Based off some of the potential vacancies that I presented in my recent “FBS Coaches on the Hot Seat for 2015” column, here are five possible landing spots for what will continue to be one of America’s hottest coaching prospects:

  • Vanderbilt: If Derek Mason can’t completely erase the memory of what was a disastrous first season in Nashville, I would imagine that athletic director Dave Williams will be quick to pull the trigger on his James Franklin replacement. If the Commodores miss out on the postseason again or struggle like they did in 2014, Hudspeth should (and very well could) be the No. 1 option on speed dial. Besides, you want to be the guy after the guy that replaces the guy, and while what Franklin did to that program was magical, it raised overall short-term expectations.
  • North Carolina: It’s not the SEC, but it’s close enough – and Hudspeth would be silly to turn down the opportunity. UNC was preseason No. 23 and finished 6-7 with an embarrassing output in the Quick Lane Bowl last season, giving Larry Fedora back-to-back six-win regular seasons for that featured two four-game losing streaks.
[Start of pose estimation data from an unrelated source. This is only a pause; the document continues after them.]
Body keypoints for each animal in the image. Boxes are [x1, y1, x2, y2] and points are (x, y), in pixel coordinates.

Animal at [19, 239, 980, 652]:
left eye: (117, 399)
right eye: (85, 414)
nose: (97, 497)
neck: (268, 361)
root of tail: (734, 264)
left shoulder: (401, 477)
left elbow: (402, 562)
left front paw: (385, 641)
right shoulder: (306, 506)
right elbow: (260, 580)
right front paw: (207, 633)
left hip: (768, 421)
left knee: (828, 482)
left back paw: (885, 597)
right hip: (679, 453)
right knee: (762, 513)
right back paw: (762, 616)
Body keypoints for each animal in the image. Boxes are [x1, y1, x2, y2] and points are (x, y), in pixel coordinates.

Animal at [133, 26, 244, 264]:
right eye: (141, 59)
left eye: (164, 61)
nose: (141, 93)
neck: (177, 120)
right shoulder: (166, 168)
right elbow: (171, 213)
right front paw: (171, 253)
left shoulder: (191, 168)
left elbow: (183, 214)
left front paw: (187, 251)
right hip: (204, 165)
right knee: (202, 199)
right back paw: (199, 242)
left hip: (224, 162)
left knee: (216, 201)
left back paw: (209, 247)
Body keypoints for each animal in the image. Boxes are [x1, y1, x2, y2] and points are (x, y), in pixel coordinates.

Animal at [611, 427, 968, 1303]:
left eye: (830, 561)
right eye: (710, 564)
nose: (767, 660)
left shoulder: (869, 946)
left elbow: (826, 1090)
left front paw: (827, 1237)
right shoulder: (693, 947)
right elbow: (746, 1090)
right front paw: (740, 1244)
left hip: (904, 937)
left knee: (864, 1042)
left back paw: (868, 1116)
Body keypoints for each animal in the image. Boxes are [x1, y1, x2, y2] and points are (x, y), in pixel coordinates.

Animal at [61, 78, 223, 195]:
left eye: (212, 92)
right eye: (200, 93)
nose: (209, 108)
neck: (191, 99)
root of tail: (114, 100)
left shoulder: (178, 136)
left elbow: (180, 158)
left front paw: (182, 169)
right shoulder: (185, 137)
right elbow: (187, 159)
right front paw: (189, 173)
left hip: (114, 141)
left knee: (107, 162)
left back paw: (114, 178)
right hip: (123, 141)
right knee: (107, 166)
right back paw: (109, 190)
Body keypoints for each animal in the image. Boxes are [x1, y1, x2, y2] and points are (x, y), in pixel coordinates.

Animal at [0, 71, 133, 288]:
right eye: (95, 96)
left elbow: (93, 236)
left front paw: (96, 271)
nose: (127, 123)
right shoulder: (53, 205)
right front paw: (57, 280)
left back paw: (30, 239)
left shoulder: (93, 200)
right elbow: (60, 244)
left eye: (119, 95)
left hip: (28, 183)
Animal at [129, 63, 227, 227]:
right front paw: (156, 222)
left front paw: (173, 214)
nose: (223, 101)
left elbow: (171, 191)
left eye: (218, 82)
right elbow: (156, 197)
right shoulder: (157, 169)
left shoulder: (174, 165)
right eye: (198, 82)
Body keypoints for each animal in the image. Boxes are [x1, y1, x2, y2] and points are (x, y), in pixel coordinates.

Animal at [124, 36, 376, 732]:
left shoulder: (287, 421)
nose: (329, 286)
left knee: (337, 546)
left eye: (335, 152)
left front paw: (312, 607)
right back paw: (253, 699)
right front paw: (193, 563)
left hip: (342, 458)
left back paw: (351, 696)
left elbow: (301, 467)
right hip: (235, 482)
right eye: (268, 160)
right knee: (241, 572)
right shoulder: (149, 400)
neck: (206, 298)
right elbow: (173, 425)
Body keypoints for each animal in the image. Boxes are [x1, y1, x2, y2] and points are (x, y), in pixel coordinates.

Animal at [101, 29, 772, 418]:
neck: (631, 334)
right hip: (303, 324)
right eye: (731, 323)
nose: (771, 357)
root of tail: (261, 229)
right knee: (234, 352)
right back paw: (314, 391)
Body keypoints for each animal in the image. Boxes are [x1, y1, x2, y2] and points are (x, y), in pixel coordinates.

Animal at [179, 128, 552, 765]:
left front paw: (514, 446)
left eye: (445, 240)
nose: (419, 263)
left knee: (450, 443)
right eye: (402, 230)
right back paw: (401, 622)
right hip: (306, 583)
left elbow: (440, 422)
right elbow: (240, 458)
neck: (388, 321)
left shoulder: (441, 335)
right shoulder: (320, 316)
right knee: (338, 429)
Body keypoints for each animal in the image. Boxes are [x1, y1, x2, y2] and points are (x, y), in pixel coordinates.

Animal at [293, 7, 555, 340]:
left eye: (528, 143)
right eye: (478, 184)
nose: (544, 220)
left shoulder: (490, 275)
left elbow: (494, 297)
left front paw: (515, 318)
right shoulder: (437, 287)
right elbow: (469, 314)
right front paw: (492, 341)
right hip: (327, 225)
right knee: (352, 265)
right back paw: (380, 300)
While he has no ties to the area, Hudspeth would provide a new identity to a program that has been under the NCAA’s microscope as of late and hasn’t had more than eight wins in a season since the 1997 season. 
  • Kentucky: “The Wildcats were 5-1 at the midway point last year, then fell apart,” wrote Brian Pedersen of Bleacher Report. “Six straight losses, capped by a late loss to rival Louisville, sapped all of the momentum Stoops’ career had created in his first year-and-a-half, and then the struggles continued as what was looking to be another promising recruiting class started losing players left and right.” Kentucky has a lot invested into Stoops, but if his team continues the downward trend this fall, there’s plenty of reason to believe that he’ll be canned after three years. There’s enough talent on this Kentucky roster for a postseason run, and if that goal isn’t achieved by December, Hudspeth should be a candidate to come in and take over damage control.

  • Virginia: This one speaks for itself. No. 3 on my hot seat rankings, London is approaching the epitome of a make-or-break season; it’s bowl game or bust. He’s actually done an excellent job recruiting, but has yet to convert the talent into consistent on-field success. If the Cavs don’t at least content for the ACC Coastal Division and win seven or eight games in the process, parting ways with London will be imminent – and they should be open to exploring all options, starting with Hudspeth.
  • South Carolina: End the Steve Spurrier hot seat rumors right now. As long as the 69-year-old Hall of Famer wants to coach South Carolina, he will stay with South Carolina. However, following his worst mark since the 2009 season, the ‘Ol Ball Coach went on the record in January to say that he nearly decided to walk away from the game. He’s still a University of South Carolina employee, but if the Gamecocks endure another long, agonizing, and “embarrassing” year, Spurrier might pull the trigger and retire to focus on his golf game. This would then become one of the biggest coaching vacancies of the offseason, and possibly the best fit for both parties when considering Hudspeth’s capabilities and budding potential as a can’t-miss candidate.